_Work request_.
In the data below, which lines hold the word "will"? Copy them.

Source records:
◆ ◆ ◆ ◆

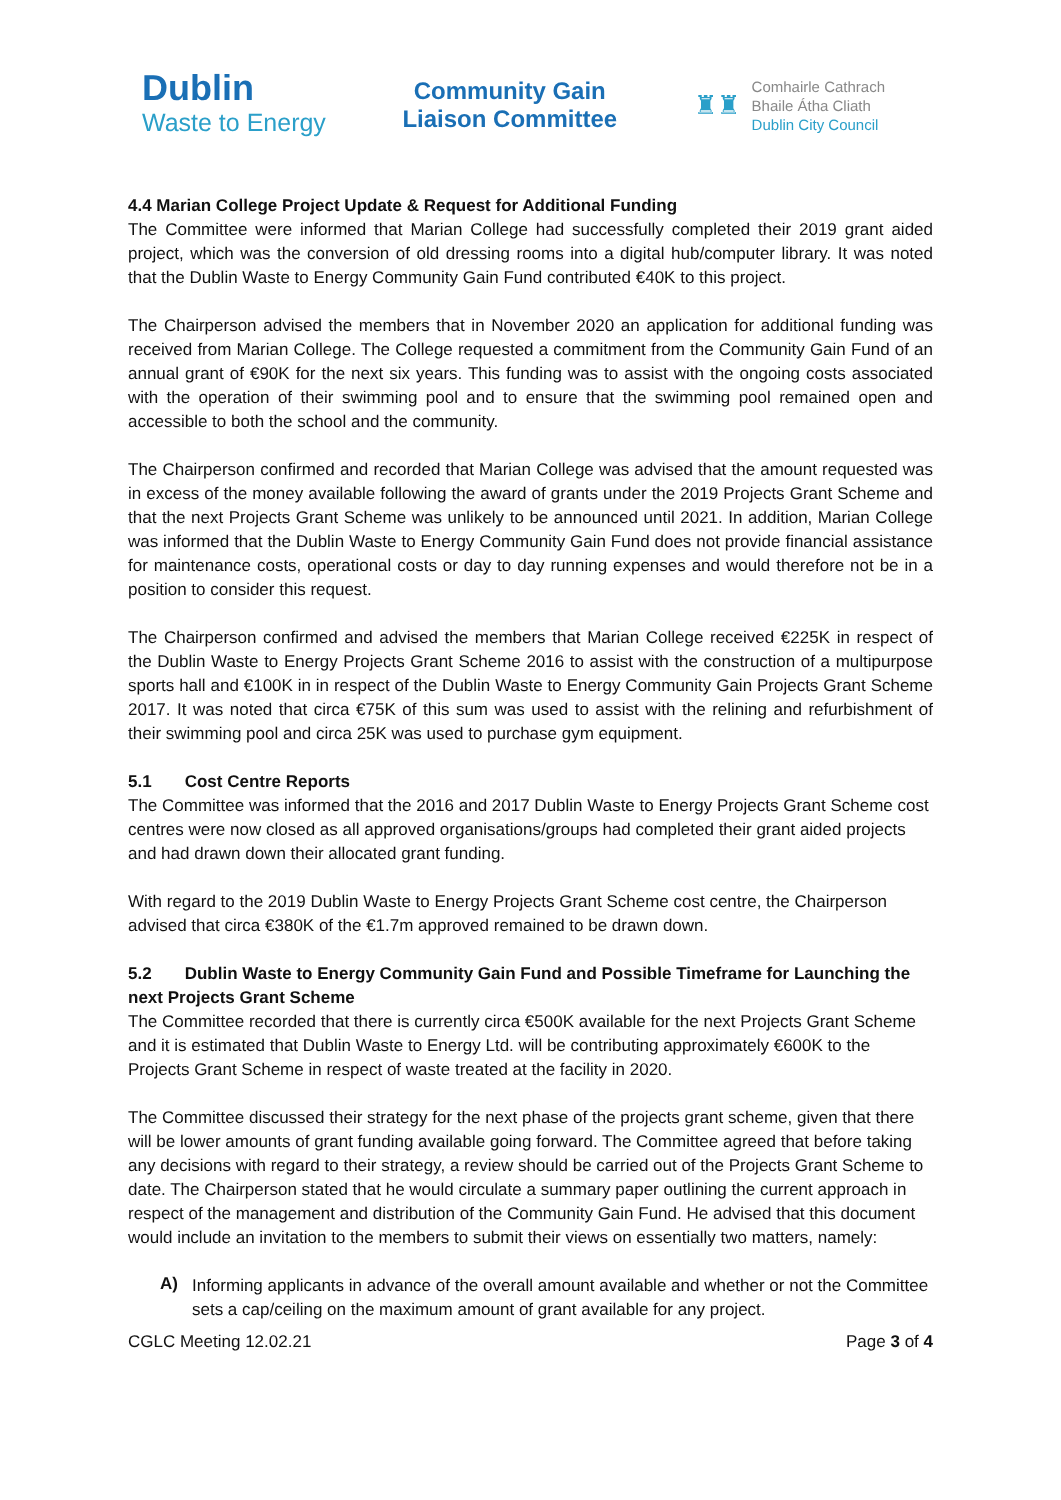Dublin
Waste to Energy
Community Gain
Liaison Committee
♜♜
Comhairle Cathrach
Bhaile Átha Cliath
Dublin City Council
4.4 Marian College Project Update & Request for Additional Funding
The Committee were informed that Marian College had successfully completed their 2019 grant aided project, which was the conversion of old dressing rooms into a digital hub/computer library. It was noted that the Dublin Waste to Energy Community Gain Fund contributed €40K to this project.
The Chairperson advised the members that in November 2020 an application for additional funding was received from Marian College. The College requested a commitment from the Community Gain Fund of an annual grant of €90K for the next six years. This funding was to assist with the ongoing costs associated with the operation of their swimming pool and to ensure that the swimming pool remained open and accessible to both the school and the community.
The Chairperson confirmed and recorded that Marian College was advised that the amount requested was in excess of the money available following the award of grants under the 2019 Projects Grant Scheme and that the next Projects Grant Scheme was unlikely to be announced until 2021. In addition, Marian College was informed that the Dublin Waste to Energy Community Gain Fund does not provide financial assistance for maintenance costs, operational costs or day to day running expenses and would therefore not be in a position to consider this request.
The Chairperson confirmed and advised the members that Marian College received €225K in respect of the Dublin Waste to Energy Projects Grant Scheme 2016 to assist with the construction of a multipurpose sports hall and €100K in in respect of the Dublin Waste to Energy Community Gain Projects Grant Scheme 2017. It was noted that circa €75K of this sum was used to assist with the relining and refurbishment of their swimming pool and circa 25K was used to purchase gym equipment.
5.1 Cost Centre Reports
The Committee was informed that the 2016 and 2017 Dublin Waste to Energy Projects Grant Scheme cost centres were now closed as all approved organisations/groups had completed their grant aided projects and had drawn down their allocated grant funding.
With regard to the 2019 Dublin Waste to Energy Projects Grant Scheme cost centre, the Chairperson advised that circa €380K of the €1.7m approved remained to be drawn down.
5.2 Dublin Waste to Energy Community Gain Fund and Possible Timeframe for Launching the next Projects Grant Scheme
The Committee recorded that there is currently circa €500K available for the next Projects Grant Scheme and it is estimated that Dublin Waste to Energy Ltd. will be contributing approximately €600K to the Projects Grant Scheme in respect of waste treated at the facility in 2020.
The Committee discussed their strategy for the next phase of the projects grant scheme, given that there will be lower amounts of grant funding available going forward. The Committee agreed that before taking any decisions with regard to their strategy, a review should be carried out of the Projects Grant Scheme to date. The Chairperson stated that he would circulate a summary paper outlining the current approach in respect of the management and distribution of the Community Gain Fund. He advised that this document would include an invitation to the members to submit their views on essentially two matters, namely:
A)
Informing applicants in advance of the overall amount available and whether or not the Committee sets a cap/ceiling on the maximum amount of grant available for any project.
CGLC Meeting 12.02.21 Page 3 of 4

◆ ◆ ◆ ◆

_Task solution_.
The Committee recorded that there is currently circa €500K available for the next Projects Grant Scheme and it is estimated that Dublin Waste to Energy Ltd. will be contributing approximately €600K to the Projects Grant Scheme in respect of waste treated at the facility in 2020.
The Committee discussed their strategy for the next phase of the projects grant scheme, given that there will be lower amounts of grant funding available going forward. The Committee agreed that before taking any decisions with regard to their strategy, a review should be carried out of the Projects Grant Scheme to date. The Chairperson stated that he would circulate a summary paper outlining the current approach in respect of the management and distribution of the Community Gain Fund. He advised that this document would include an invitation to the members to submit their views on essentially two matters, namely:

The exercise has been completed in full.